Odessa is designated by UNESCO as a world heritage site in danger - Photo 1.

Sculptures at a shopping mall in downtown Odessa – Photo: AFP

Specify the current status of Odessa, decided after the session of the UNESCO council in Paris. This is a move to protect the cultural heritage of Odessa, which has been under threat since Russia’s military campaign into Ukraine.

According to Radio Frace24, this designation is intended to allow the Odessa world heritage site to access international financial and technical aid.

During the war in Ukraine, the city of Odessa was repeatedly bombed by Russia. In July 2022, part of the large glass roof and windows of the Odessa Museum of Fine Arts – inaugurated in 1899 – was demolished.

Since the beginning of the war, UNESCO has implemented urgent measures for Ukraine with respect to education, culture, science, information and communication.

At the UNESCO council meeting on January 25, the debate on the Odessa world heritage site dragged on for hours as Russia tried to postpone the vote but failed.

According to Reuters news agency, UNESCO Director-General Audrey Azoulay said: “Odessa – the city of freedom, the city of the world, the port of legend” has made its mark in cinema, literature and art.

As the war progresses, this designation reflects our shared determination to protect the city from greater destruction.”

Under the 1972 UNESCO convention, ratified by both Ukraine and Russia, the signatories pledge to “assist in the protection of the listed sites” and “have an obligation not to take any deliberate measures.” may cause damage to World Heritage sites.

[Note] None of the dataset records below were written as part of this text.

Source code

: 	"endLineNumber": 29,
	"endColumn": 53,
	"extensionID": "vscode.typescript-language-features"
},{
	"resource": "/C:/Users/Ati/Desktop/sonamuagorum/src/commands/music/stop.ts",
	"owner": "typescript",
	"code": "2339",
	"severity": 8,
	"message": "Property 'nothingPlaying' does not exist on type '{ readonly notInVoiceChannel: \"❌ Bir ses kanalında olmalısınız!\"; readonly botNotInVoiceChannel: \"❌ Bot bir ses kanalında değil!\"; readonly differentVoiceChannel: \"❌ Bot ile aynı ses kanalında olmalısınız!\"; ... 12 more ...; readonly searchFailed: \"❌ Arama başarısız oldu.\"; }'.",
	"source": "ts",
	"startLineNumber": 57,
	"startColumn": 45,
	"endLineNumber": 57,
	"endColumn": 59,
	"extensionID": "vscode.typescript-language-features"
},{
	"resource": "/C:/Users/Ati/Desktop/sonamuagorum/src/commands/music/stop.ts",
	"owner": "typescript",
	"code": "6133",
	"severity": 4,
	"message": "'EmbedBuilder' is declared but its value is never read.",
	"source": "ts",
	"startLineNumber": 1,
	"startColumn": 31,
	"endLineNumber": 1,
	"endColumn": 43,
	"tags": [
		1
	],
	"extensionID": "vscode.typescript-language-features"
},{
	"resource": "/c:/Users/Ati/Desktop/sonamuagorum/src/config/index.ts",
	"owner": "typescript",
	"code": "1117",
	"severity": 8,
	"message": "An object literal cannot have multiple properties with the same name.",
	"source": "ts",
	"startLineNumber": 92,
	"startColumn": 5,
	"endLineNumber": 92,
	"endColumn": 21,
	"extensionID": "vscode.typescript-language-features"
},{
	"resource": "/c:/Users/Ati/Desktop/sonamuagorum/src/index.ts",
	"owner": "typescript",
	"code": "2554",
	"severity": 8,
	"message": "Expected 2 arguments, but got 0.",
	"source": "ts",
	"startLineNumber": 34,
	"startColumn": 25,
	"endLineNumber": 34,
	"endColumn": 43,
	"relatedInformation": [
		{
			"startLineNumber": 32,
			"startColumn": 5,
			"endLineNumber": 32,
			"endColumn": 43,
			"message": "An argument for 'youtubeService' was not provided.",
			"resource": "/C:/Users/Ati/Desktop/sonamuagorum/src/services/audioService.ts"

To date, no cultural sites at six world heritage sites in Ukraine have been damaged by the war. The seventh heritage is the ancient and primeval oak forest, UNESCO said.

Ukraine is home to seven World Heritage Sites, including St. Sophia and related monastic buildings in the capital Kiev.

Founded in the last years of the 18th century, near the site of an occupied Ottoman fortress, Odesa’s location on the Black Sea coast allowed it to become one of the most important ports of the Russian empire. .

Odessa’s status as a commercial center brought considerable wealth and made it one of the busiest cities in Eastern Europe.

On its website, UNESCO describes Odessa as the only city in Ukraine that completely preserves the urban structure of a typical multinational port town of the late 18-19th centuries.